> _SUPPLIED MATERIAL_

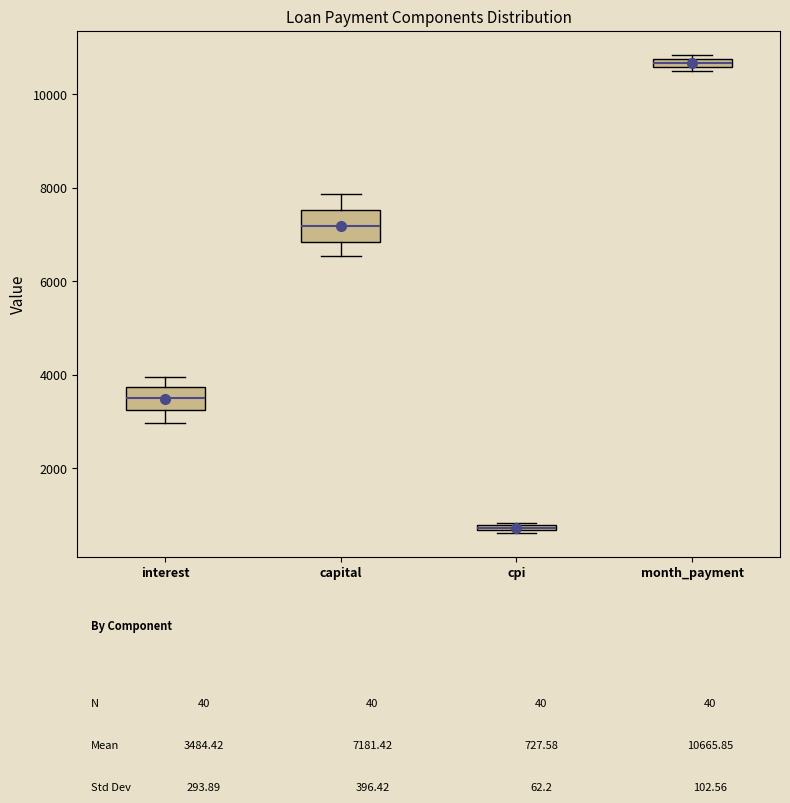

Where does the median line of the box for interest sit on the y-axis? The values are not printed on the chart, so give them approximately, as read against the axis.

3400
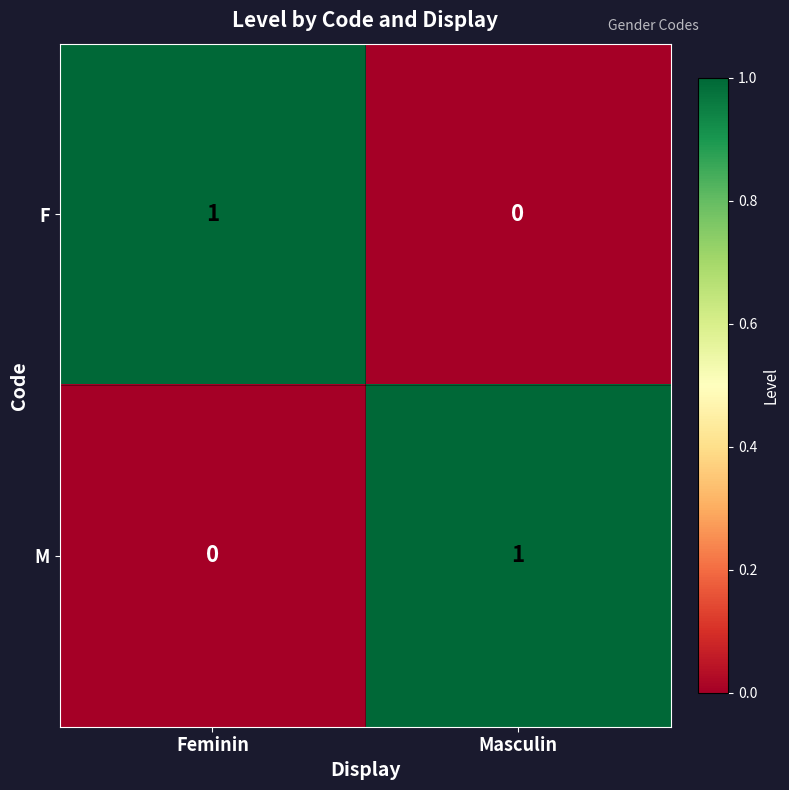

What is the difference between the highest and lowest values at Feminin?

1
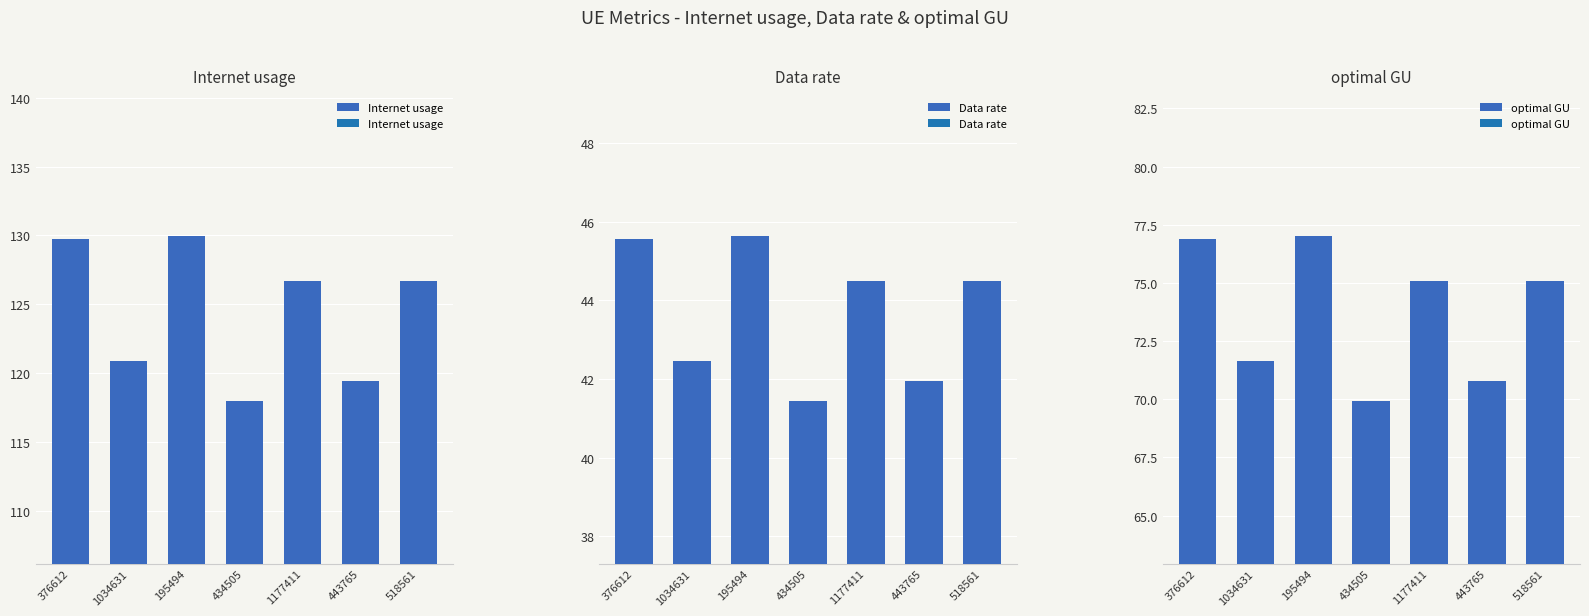

Which series changed the most between 195494 and 1177411?

Internet usage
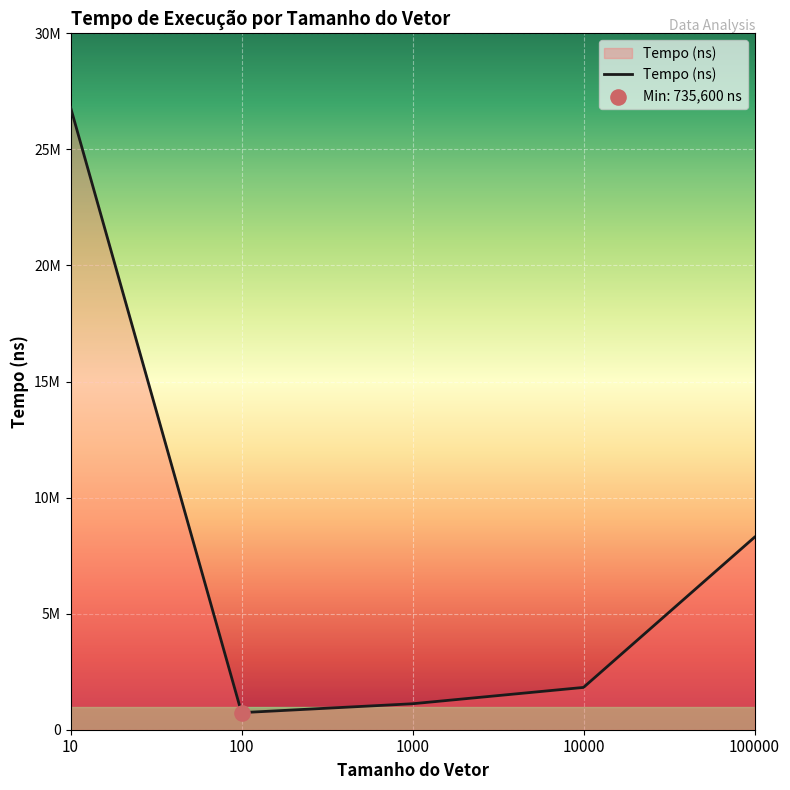

What is the change in value from 10 to 10000?

-24991000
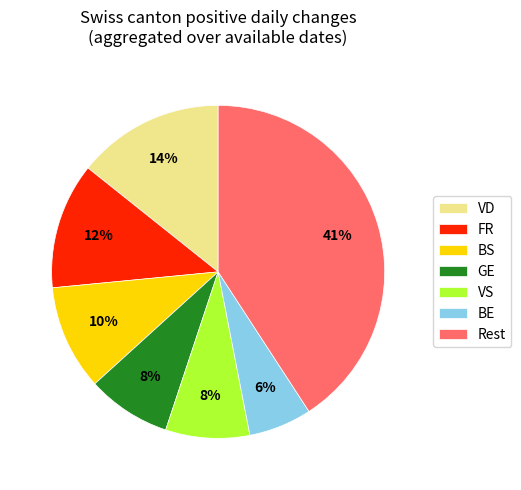

Is there any slice that represents more than half of the pie?

No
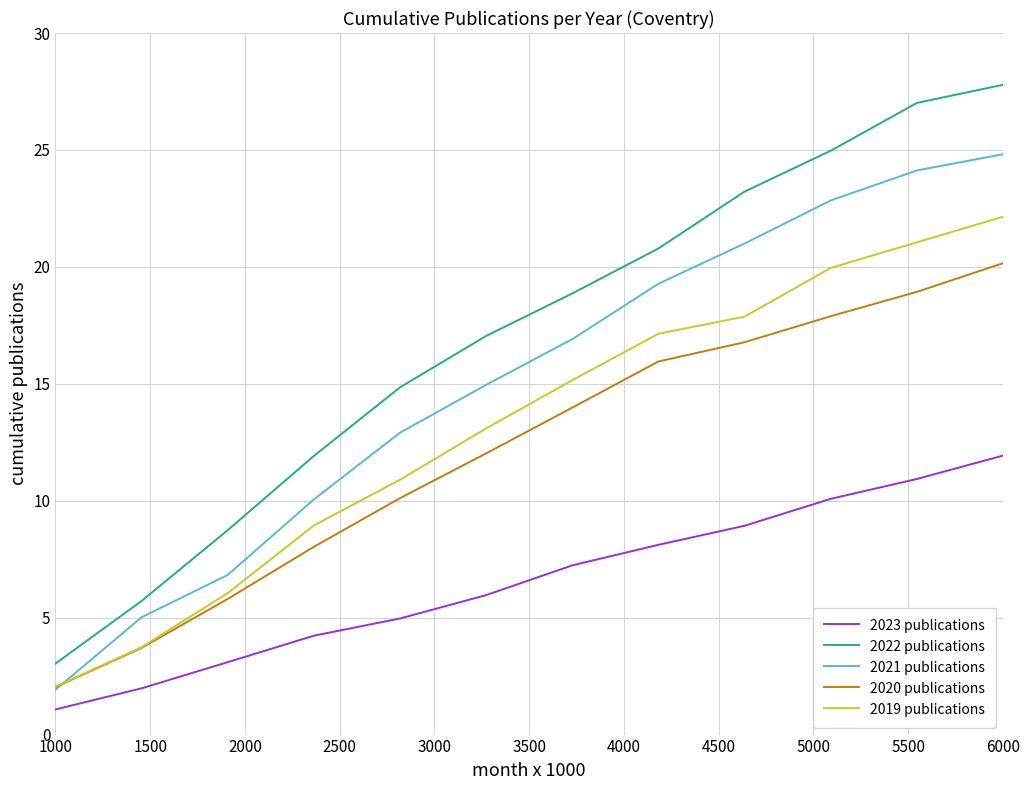

Rank the series by their maximum value, from highest to lowest.

2022 publications, 2021 publications, 2019 publications, 2020 publications, 2023 publications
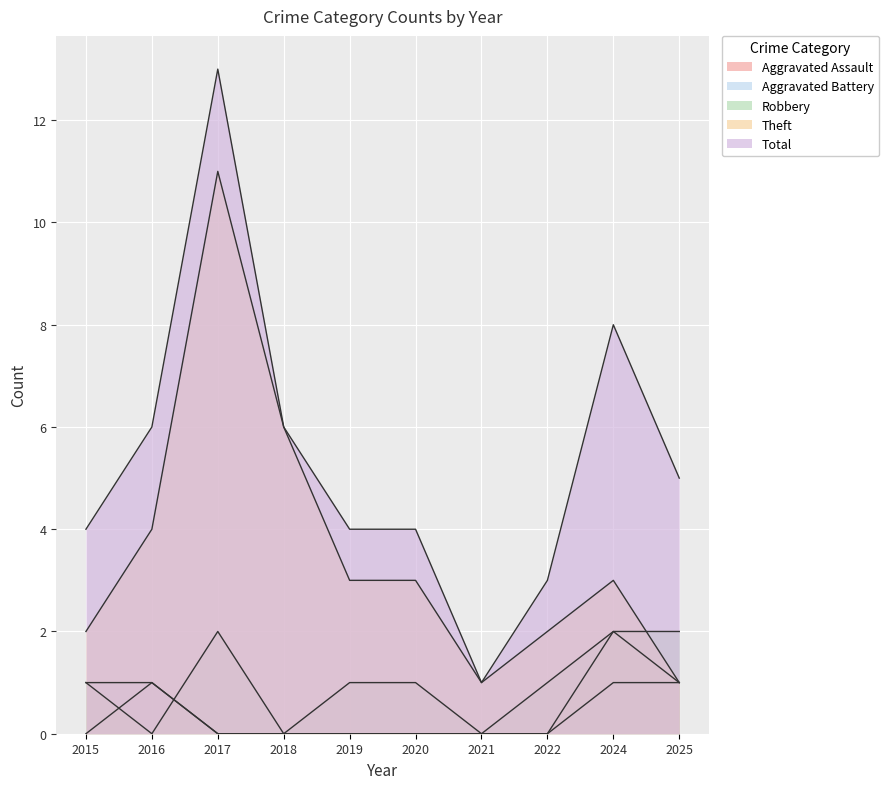

What is the difference between the maximum and minimum values in the Robbery series?

2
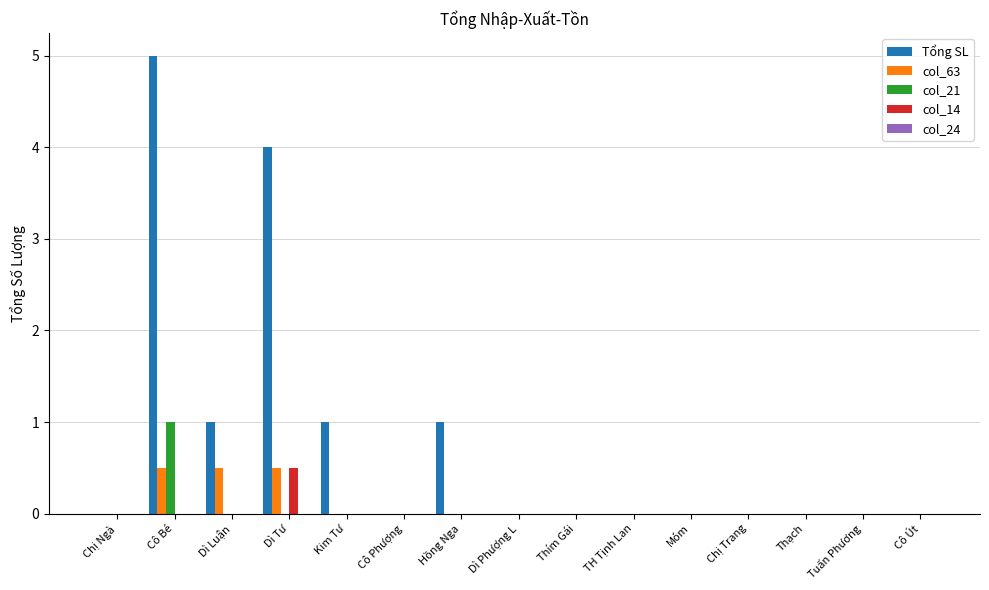

What is the maximum value for col_21?

1.0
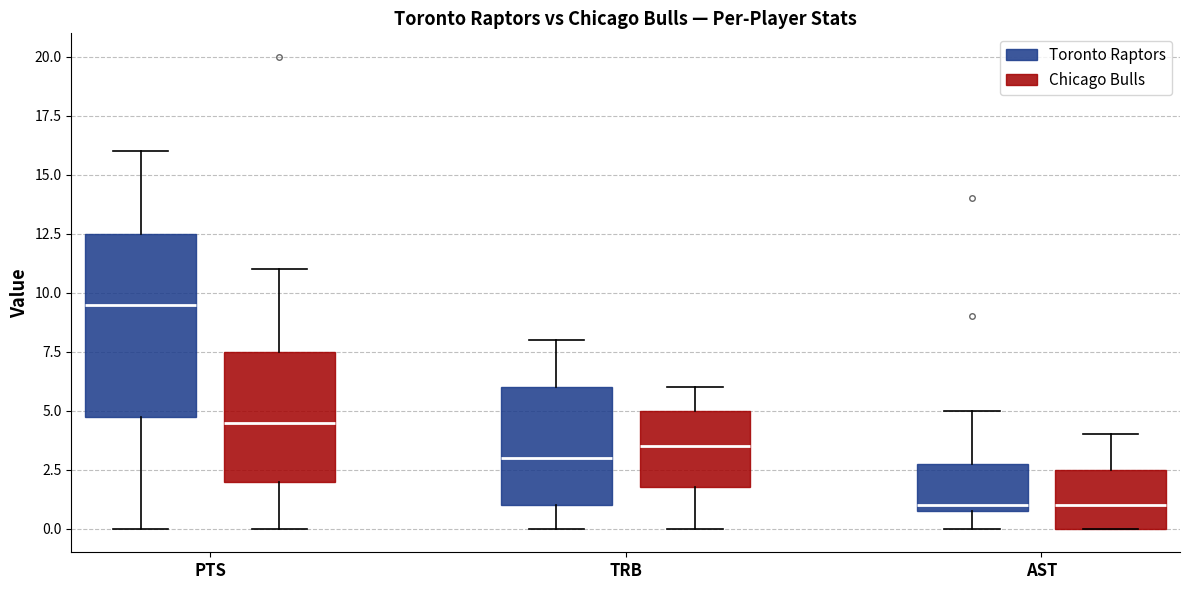

Reading left to right, read every box against the y-axis: the position of its median line, the range the box covers, and the ends of its whiskers. The values are not printed on the chart, so give them approximately, as read against the axis.

PTS (Toronto Raptors): median 9.5, box 5.0 to 12.5, whiskers 0.0 to 16.0
PTS (Chicago Bulls): median 4.5, box 2.0 to 7.5, whiskers 0.0 to 11.0
TRB (Toronto Raptors): median 3.0, box 1.0 to 6.0, whiskers 0.0 to 8.0
TRB (Chicago Bulls): median 3.5, box 2.0 to 5.0, whiskers 0.0 to 6.0
AST (Toronto Raptors): median 1.0 (just above the box's lower edge), box 1.0 to 3.0, whiskers 0.0 to 5.0
AST (Chicago Bulls): median 1.0, box 0.0 to 2.5, whiskers 0.0 to 4.0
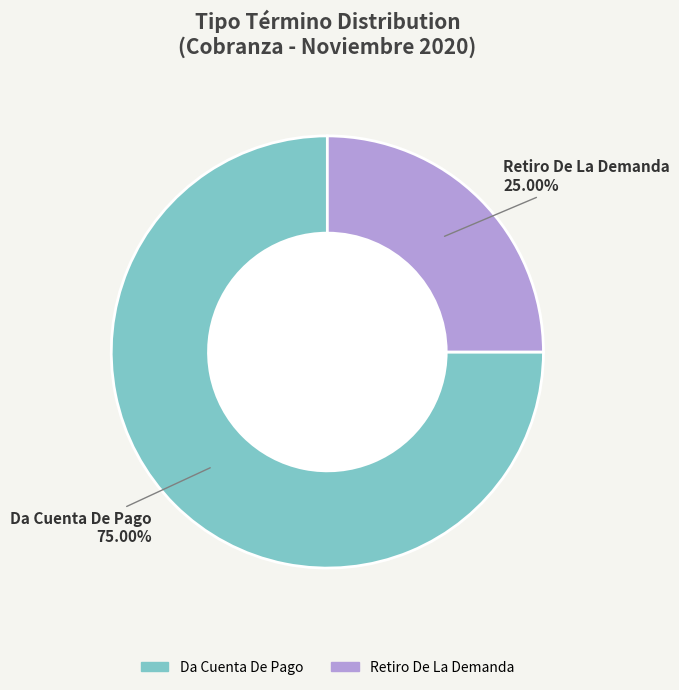

Is there any slice that represents more than half of the pie?

Yes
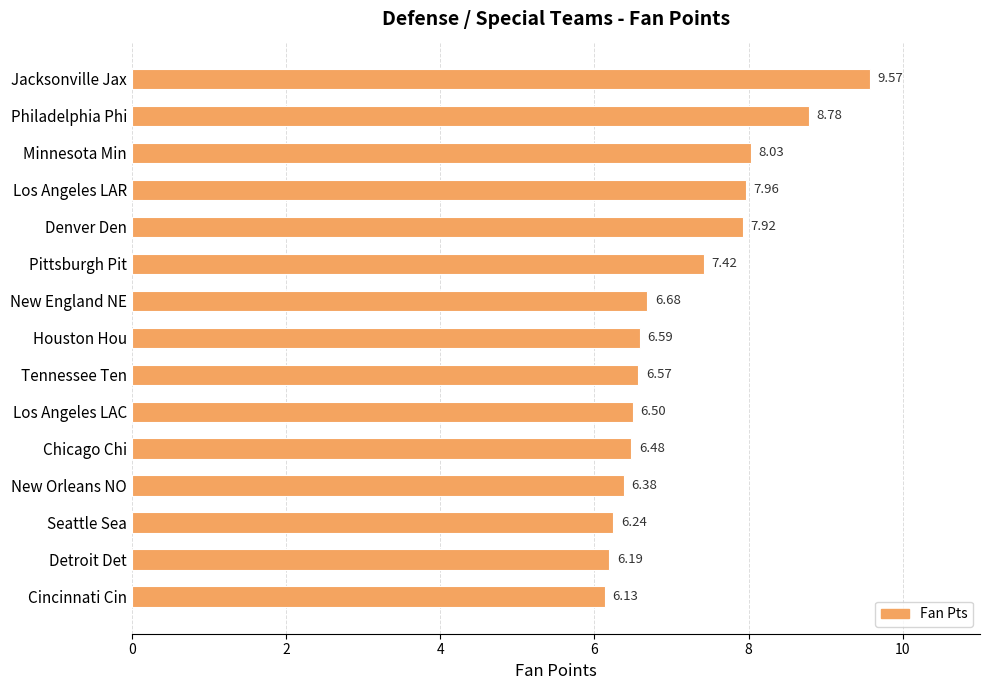

What is the label of the 5th bar from the bottom?

Chicago Chi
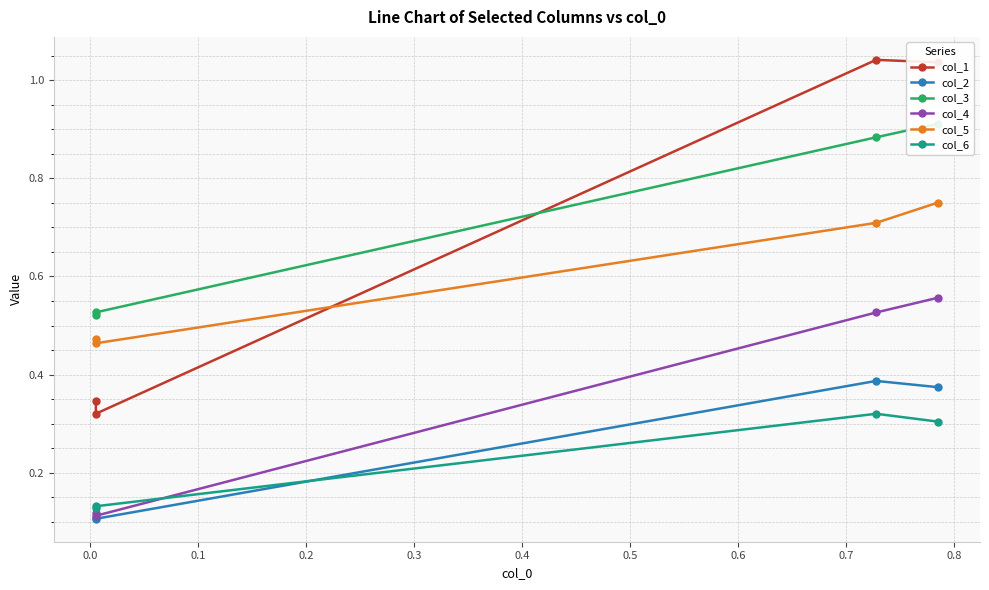

Count the number of categories in the chart.

4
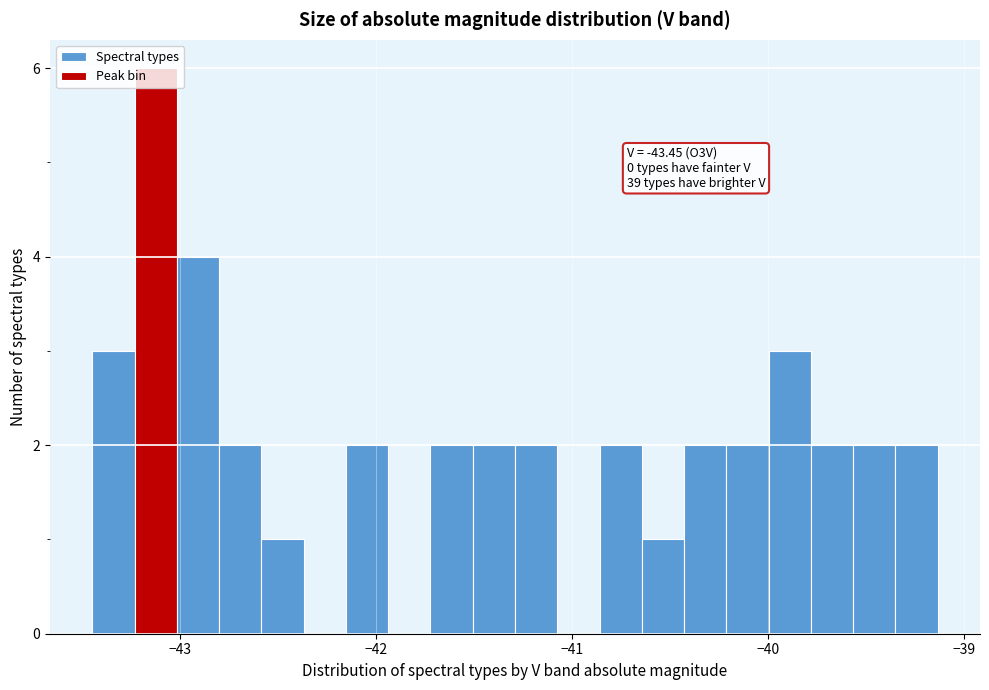

Read against the x-axis, roughly where is the centre of the tallest bar?

-43.1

> _WHAT YOU NEED TO DO_
Copy out all of the entries above without the pictures, substituting "segment" for every "slice" and leaving everything else the same.

> _RESULT OF THIS TASK_
Where does the median line of the box for interest sit on the y-axis? The values are not printed on the chart, so give them approximately, as read against the axis.

3400

What is the difference between the highest and lowest values at Feminin?

1

Which series changed the most between 195494 and 1177411?

Internet usage

What is the change in value from 10 to 10000?

-24991000

Is there any segment that represents more than half of the pie?

No

Rank the series by their maximum value, from highest to lowest.

2022 publications, 2021 publications, 2019 publications, 2020 publications, 2023 publications

What is the difference between the maximum and minimum values in the Robbery series?

2

What is the maximum value for col_21?

1.0

Reading left to right, read every box against the y-axis: the position of its median line, the range the box covers, and the ends of its whiskers. The values are not printed on the chart, so give them approximately, as read against the axis.

PTS (Toronto Raptors): median 9.5, box 5.0 to 12.5, whiskers 0.0 to 16.0
PTS (Chicago Bulls): median 4.5, box 2.0 to 7.5, whiskers 0.0 to 11.0
TRB (Toronto Raptors): median 3.0, box 1.0 to 6.0, whiskers 0.0 to 8.0
TRB (Chicago Bulls): median 3.5, box 2.0 to 5.0, whiskers 0.0 to 6.0
AST (Toronto Raptors): median 1.0 (just above the box's lower edge), box 1.0 to 3.0, whiskers 0.0 to 5.0
AST (Chicago Bulls): median 1.0, box 0.0 to 2.5, whiskers 0.0 to 4.0

Is there any segment that represents more than half of the pie?

Yes

What is the label of the 5th bar from the bottom?

Chicago Chi

Count the number of categories in the chart.

4

Read against the x-axis, roughly where is the centre of the tallest bar?

-43.1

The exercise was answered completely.